> _Task details_
Copy word for word the lines in the records below, starting at the line with "brown horse 222.1" and ending at the line with "tree with green". Skip the pictures.

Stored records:
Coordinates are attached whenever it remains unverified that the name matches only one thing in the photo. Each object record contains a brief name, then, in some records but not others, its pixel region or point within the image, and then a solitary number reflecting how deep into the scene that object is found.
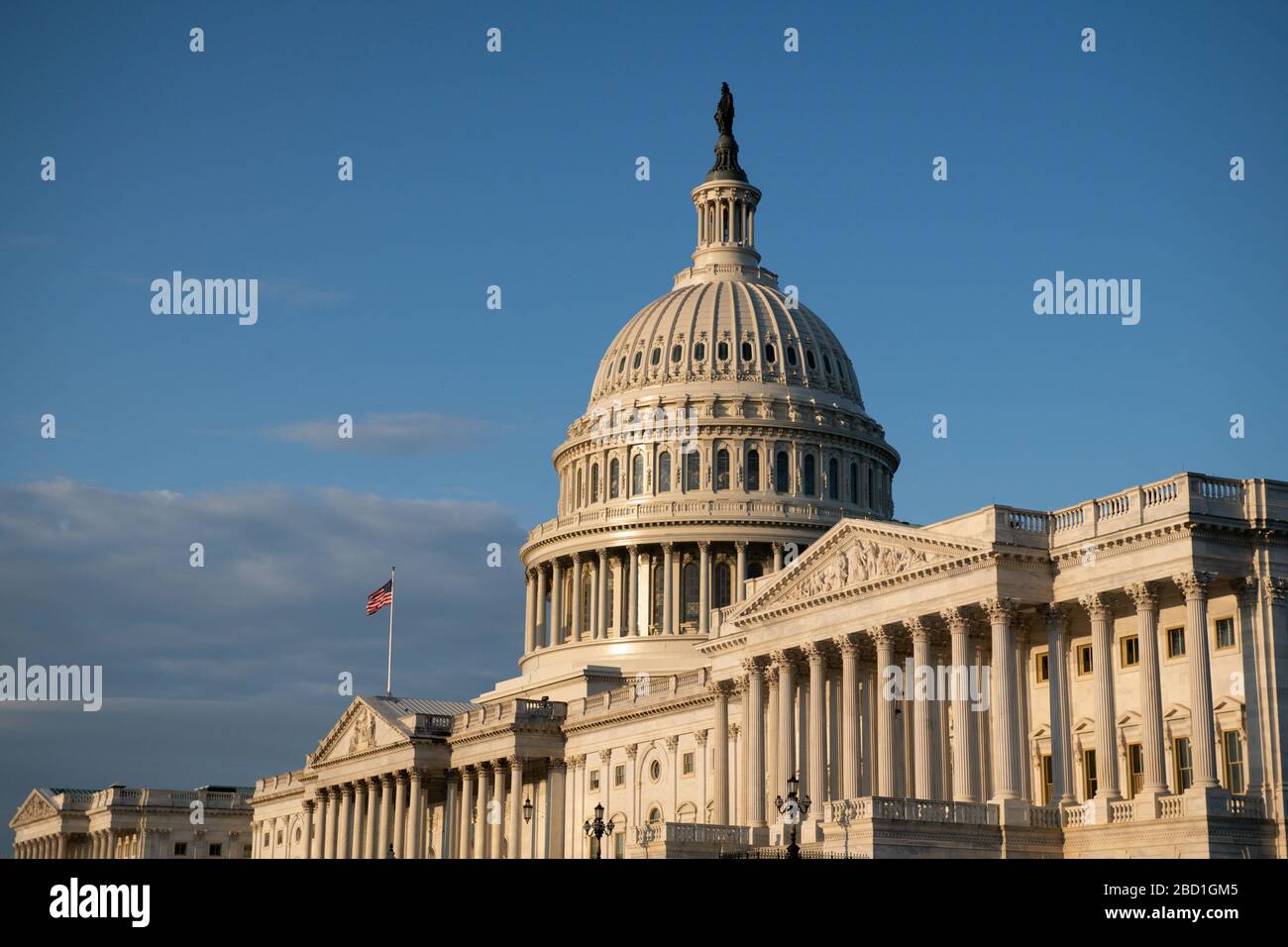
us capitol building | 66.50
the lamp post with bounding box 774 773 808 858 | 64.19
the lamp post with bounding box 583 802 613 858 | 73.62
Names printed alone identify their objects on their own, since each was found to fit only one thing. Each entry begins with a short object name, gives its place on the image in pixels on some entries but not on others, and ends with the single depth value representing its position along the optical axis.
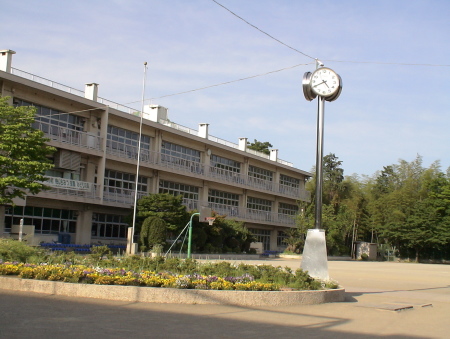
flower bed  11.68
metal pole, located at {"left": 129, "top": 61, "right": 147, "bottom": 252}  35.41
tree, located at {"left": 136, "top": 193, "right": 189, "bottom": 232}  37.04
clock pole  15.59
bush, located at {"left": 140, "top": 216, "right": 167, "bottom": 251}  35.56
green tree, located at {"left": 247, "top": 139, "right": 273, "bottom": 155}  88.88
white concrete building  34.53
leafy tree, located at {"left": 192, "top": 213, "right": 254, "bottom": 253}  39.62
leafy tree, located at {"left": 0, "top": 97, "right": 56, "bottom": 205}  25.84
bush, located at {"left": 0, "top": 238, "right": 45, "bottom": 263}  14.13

---

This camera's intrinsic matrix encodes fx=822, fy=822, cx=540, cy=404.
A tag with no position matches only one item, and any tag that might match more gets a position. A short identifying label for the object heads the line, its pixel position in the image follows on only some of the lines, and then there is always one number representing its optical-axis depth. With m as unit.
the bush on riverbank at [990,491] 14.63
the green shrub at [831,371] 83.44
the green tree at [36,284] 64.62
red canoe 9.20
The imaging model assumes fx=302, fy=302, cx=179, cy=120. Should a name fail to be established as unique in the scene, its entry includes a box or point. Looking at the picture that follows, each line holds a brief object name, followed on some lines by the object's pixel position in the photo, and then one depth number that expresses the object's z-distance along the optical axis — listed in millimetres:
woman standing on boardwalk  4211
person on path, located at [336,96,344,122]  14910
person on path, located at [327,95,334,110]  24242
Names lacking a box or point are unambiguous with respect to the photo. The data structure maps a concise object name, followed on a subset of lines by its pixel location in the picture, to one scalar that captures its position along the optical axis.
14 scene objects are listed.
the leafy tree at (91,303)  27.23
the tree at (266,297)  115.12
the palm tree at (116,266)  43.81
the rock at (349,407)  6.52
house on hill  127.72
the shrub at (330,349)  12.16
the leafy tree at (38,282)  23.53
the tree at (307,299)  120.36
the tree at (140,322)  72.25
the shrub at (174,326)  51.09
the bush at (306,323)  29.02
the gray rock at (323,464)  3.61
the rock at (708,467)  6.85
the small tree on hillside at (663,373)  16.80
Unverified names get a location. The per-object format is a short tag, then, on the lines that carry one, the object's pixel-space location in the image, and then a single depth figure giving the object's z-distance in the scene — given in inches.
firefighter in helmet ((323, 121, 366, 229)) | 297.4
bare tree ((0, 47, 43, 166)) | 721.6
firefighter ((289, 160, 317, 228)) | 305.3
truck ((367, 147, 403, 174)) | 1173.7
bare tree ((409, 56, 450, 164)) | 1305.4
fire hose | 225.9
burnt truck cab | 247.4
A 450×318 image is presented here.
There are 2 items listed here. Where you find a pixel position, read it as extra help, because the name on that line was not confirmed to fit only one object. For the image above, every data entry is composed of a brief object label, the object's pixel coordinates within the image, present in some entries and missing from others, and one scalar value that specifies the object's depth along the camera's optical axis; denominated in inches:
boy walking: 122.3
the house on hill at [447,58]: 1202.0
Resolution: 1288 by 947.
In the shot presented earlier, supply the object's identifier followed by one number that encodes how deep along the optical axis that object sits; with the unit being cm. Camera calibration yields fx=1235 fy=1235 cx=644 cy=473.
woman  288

--

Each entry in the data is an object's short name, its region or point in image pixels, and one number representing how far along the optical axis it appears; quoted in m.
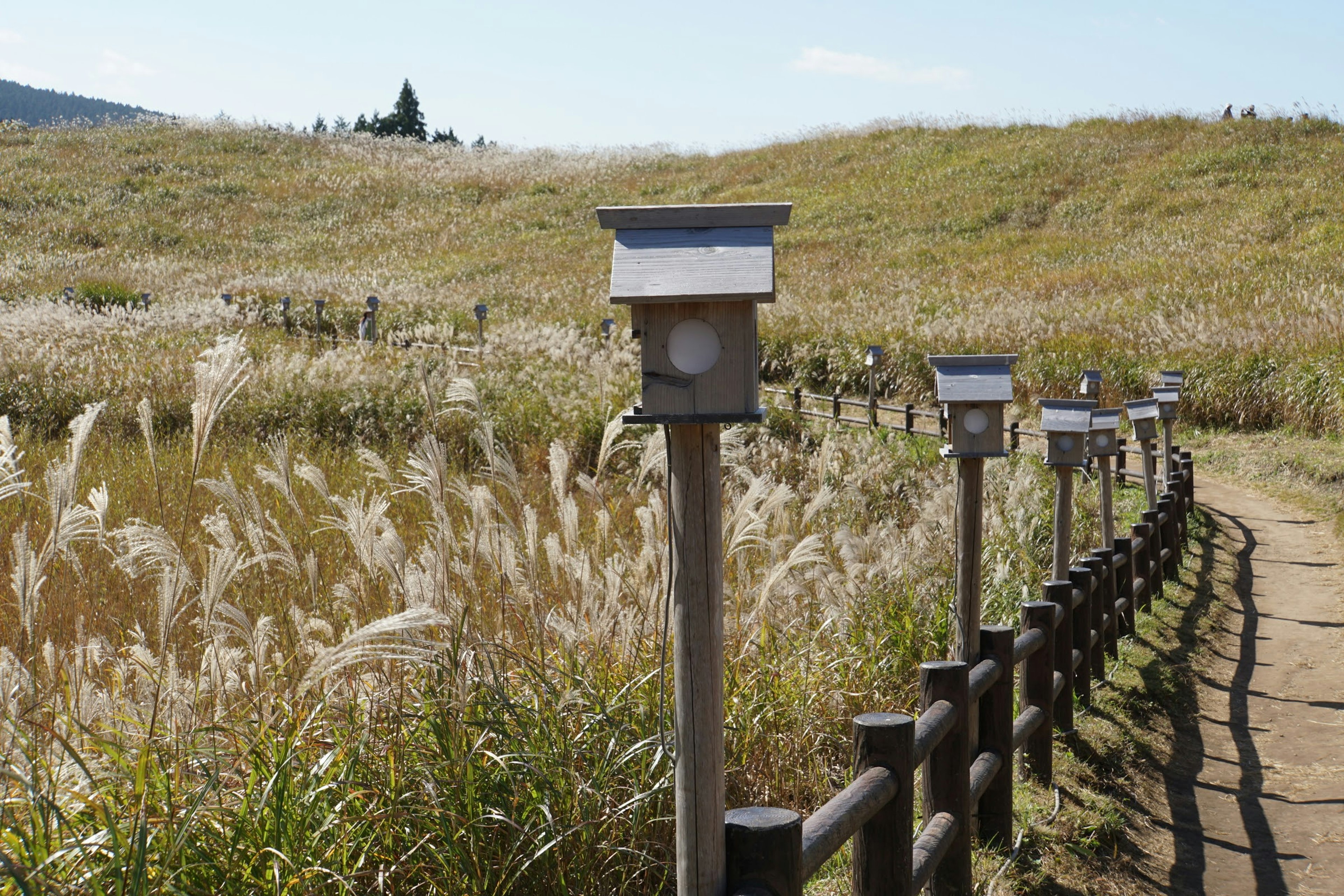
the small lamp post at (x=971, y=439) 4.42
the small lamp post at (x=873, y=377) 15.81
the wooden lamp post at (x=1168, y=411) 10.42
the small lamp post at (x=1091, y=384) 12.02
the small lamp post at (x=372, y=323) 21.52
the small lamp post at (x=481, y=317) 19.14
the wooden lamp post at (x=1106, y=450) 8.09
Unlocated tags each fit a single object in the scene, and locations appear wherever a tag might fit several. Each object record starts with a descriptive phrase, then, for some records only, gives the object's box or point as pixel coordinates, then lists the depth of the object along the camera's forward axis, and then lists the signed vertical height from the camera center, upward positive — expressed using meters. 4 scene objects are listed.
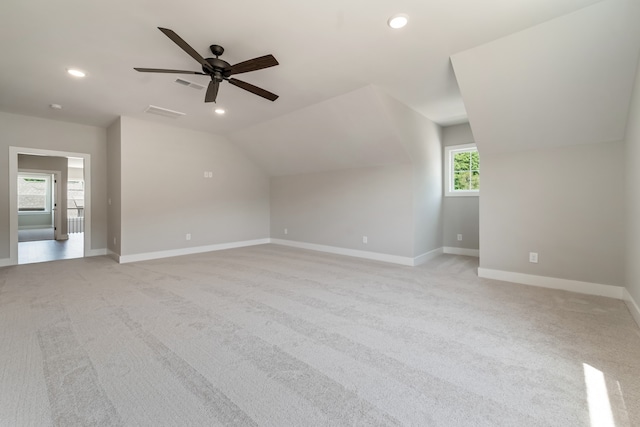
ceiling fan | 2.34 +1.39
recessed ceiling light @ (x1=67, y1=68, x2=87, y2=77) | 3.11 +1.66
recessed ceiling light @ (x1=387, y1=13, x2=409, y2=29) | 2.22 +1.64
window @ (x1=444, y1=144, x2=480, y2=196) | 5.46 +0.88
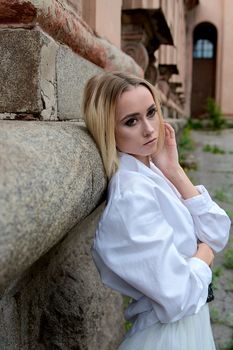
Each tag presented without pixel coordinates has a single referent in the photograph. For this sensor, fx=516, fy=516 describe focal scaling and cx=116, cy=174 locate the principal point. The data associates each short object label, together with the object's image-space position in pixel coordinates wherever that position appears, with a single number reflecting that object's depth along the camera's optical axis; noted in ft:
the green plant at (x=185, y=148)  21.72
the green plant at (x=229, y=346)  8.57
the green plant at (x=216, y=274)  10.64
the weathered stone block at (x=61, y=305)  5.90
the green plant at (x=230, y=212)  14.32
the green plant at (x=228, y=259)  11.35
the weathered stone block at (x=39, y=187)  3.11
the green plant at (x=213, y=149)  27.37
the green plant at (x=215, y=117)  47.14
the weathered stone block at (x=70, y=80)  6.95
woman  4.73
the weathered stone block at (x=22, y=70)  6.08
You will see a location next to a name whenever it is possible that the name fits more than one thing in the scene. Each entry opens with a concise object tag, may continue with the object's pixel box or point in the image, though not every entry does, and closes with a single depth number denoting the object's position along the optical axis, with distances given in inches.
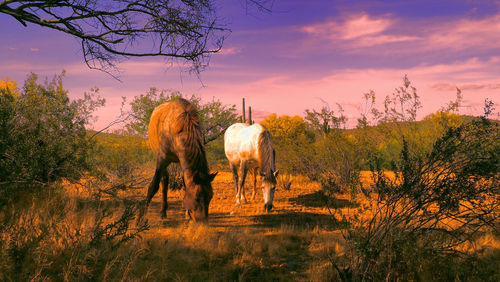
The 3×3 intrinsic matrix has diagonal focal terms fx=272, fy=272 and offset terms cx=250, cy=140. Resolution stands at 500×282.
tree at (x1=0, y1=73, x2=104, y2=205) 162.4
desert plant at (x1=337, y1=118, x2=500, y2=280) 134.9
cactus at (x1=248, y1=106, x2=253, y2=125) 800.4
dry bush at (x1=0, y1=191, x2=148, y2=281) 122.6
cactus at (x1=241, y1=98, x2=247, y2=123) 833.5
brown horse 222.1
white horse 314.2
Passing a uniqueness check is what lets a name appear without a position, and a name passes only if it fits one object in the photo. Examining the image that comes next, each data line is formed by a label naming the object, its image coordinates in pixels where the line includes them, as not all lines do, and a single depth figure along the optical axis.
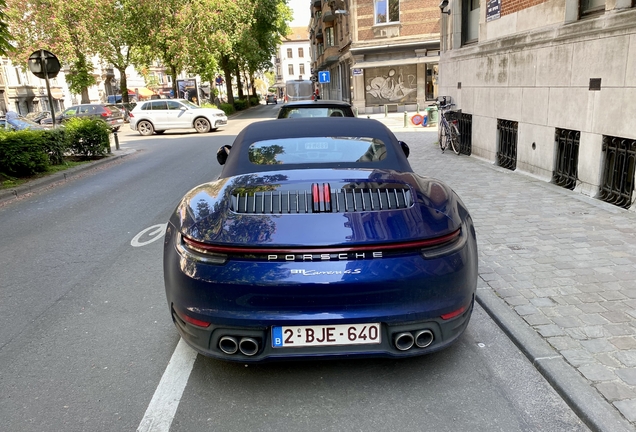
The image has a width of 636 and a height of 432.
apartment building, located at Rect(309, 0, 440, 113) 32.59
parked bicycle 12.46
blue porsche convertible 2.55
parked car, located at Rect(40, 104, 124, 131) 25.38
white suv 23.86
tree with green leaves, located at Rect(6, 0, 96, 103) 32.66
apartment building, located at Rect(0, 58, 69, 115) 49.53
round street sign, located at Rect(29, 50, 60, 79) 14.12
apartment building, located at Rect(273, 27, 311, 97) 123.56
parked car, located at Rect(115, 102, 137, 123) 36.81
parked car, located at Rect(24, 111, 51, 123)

> _Written reply_
brown horse 222.1
white horse 314.2
Passing a uniqueness check is what lets a name appear without a position, and a name passes only if it fits one object in the photo. Examining the image that comes next, each data line is formed by a label naming the object, its image coordinates in pixels where the line includes them, as not all lines do, and a single depth figure along the optical axis.
The image has a width of 636 and a height of 432.
apartment building, located at Rect(309, 0, 440, 113) 32.59
parked bicycle 12.46
blue porsche convertible 2.55
parked car, located at Rect(40, 104, 124, 131) 25.38
white suv 23.86
tree with green leaves, located at Rect(6, 0, 96, 103) 32.66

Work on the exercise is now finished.